O'Connor also recognizes that the accumulation of similar objects, from Walter de Maria to Felix Gonzalez-Torres, is a long practiced conceptual technique for artists. Christopher Draeger's Puzzled, for example, effectively uses an impressive pile of puzzle pieces topped off with television sets in the "Game Show" exhibition. Yet while Danny O's aesthetics utilize the omnipresent detritus of our discardable age, they are closer to old- school outsider/visionary techniques of using the cheap materials close at hand (Simon Rodia) than the depressing recent phenomenon of artists exhibiting the flotsam and jetsam of their studios (Tomoko Takahashi).

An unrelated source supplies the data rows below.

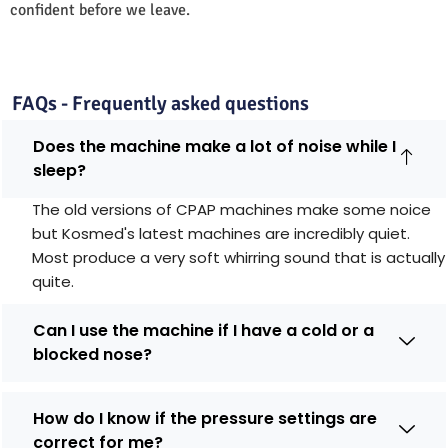
confident before we leave.
FAQs - Frequently asked questions
Does the machine make a lot of noise while I
sleep?
The old versions of CPAP machines make some noice
but Kosmed's latest machines are incredibly quiet.
Most produce a very soft whirring sound that is actually
quite.
Can I use the machine if I have a cold or a
blocked nose?
How do I know if the pressure settings are
correct for me?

In a sporadic email diary of the "Ball Walk" project, O'Connor taps out nostalgic, compulsive prose, at times describing his hunting and gathering with the enviable verve of a latter-day Delacroix. Two early August entries bear repeating: "We arrived in Everett around four and set out into the Mystic and its reed-lined shores. I worked in the reeds throwing balls out into the river as Don collected them by raft. After a few hours I became "ball dizzy" and with the sun setting and our energy depleted we made one more attempt, arriving with a total of 613 and a new record for two people." And later that week: "I found 250 balls in 35 minutes near the dam in Everett. The victory was slightly tainted when the cops pulled me over shortly after leaving the parking lot. After popping the trunk and explaining my story (they) told me about a swamp that would likely be good turf, stopped traffic to allow safe return to the highway and wished (me) good luck."

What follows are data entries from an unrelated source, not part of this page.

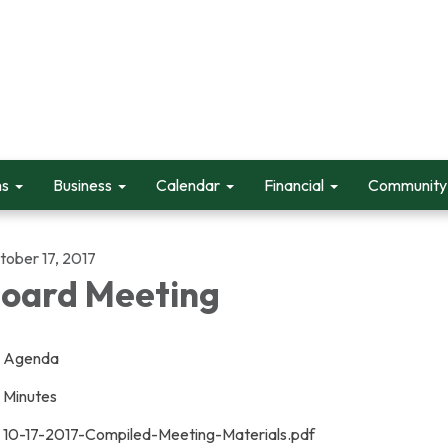
ms
Business
Calendar
Financial
Community 
tober 17, 2017
oard Meeting
Agenda
Minutes
10-17-2017-Compiled-Meeting-Materials.pdf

"Ball Walk" has drawn considerable attention from the small North Adams, Massachusetts community. The catalogue essay for the exhibition urges vistors to contribute to a ball depository outside the museum's entrance. Curator Laura Steward Heon says the "alarmingly well-equipped" North Adams community has embraced the exhibition. She tells of a thrilled three-year-old named Charlotte who found a silver ball that is now perched precariously on a group of rotten tennis balls. Another local dreamed of finding a large pink ball; he found it within days and added it to the bin. The exhibition catalogue caught the attention of Toronto sculptor Michael Davey, another avid ball collector, who contributed 1,000 balls to the project, pushing O over his initial goal of 16,000 (the estimated amount of soon-to-be displaced Fort Point-area artists suffering in the wake of Boston's "Big Dig" tunnel project).
III.
A month before seeing the installation at MASS MoCA, I went in search of just one New York City ball to add to the effort. I stepped into a playground on East 94th Street. A girl smacked a tennis ball against a wall, a high school boy shot free-throws, a boy and a girl went head to head in a strikeout match. I didn't find a ball. What I found instead that afternoon was the carefree experience of the all-mighty, omnipresent ball before it's lost, in its ultimately boundless utilitarian glory. I returned to the empty park six hours later and still no found ball turned up.
I looked for a ball for weeks. I decided New York kids are too shrewd or too stingy to abandon a toy and realized that one cannot force this process of Danny O's. This project requires the artist to be in the exact right place at the exact right moment thousands of times over.
IV.
While consumed with his hunt for found balls, O'Connor has left the Fort Point, Boston studio he has occupied for seven years, secured a new studio in the Berkshires and an apartment Williamsburg, Brooklyn. He has also landed a long-term contract creating Berkshire landscapes with Boxcar Media. So don't be surprised if you see a flotilla of brightly colored orbs floating down the East River. He has nowhere to store his behemoth and would be proud to give his treasure back to the spirits. This project is far from finished.